- _Exercise objective_: Filter the listing below, keeping every line that holds "family".

- _Provided entries_:
★ ★ ★
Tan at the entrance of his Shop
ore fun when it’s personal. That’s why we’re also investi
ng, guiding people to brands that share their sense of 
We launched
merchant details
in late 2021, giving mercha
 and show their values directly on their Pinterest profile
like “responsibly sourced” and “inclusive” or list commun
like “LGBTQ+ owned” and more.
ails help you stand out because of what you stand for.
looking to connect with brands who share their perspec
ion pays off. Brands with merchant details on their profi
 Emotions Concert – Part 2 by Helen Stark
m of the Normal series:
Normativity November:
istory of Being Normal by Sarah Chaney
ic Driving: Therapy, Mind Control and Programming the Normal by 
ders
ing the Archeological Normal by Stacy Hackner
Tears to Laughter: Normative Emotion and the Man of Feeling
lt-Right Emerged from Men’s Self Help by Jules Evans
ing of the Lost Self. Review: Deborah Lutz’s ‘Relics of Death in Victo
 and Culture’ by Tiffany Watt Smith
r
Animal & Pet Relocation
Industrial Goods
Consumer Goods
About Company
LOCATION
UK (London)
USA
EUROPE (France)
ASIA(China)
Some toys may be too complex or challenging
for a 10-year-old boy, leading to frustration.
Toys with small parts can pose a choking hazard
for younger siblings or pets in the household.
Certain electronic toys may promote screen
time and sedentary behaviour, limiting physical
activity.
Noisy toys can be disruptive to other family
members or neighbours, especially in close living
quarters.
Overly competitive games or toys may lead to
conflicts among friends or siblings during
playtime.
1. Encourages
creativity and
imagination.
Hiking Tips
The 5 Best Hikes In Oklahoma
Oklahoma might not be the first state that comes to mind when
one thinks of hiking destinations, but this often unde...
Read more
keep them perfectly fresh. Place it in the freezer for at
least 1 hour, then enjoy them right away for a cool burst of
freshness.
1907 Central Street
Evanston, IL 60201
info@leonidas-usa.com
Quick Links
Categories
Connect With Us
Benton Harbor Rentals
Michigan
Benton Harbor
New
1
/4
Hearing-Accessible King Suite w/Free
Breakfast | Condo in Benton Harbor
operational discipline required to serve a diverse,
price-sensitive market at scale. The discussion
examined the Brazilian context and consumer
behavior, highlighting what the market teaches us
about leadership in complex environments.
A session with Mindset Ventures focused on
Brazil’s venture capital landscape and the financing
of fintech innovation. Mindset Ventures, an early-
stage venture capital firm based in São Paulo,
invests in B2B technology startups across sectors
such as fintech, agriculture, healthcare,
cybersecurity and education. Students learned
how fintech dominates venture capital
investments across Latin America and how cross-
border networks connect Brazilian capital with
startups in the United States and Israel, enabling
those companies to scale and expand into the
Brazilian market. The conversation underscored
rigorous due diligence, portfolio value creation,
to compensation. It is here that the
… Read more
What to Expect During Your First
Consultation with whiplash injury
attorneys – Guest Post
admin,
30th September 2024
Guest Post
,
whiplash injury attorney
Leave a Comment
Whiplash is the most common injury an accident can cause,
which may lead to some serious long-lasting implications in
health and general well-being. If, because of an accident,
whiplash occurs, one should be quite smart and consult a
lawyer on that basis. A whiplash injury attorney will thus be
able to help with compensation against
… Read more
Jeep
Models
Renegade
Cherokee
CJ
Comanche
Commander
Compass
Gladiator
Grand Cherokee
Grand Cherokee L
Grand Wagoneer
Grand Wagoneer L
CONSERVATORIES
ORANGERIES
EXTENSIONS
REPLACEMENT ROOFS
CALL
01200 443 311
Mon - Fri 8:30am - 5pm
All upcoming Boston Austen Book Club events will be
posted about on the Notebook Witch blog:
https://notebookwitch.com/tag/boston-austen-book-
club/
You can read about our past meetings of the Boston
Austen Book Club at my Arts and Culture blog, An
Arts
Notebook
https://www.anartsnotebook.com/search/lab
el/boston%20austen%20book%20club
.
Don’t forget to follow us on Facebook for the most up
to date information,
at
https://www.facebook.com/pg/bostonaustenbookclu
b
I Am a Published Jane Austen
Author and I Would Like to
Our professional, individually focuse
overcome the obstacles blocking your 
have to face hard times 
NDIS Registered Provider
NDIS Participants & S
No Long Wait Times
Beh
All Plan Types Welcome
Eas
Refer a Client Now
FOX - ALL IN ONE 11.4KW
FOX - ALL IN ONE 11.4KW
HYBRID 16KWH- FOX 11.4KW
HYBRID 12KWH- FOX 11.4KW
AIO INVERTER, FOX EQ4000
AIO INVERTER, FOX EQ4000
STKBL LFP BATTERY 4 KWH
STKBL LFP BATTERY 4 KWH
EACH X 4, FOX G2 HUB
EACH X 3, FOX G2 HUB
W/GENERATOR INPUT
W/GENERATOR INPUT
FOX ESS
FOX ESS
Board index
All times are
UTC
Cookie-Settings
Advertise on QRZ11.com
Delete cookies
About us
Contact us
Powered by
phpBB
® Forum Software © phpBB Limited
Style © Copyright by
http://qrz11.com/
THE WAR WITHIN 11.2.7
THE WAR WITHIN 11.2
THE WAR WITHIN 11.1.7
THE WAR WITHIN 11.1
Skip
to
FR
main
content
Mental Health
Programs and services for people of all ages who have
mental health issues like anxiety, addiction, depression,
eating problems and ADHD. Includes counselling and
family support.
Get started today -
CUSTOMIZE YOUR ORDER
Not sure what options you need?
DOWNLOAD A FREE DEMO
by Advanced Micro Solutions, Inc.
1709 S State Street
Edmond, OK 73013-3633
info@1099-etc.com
★ ★ ★
- _Task solution_:
Noisy toys can be disruptive to other family
family support.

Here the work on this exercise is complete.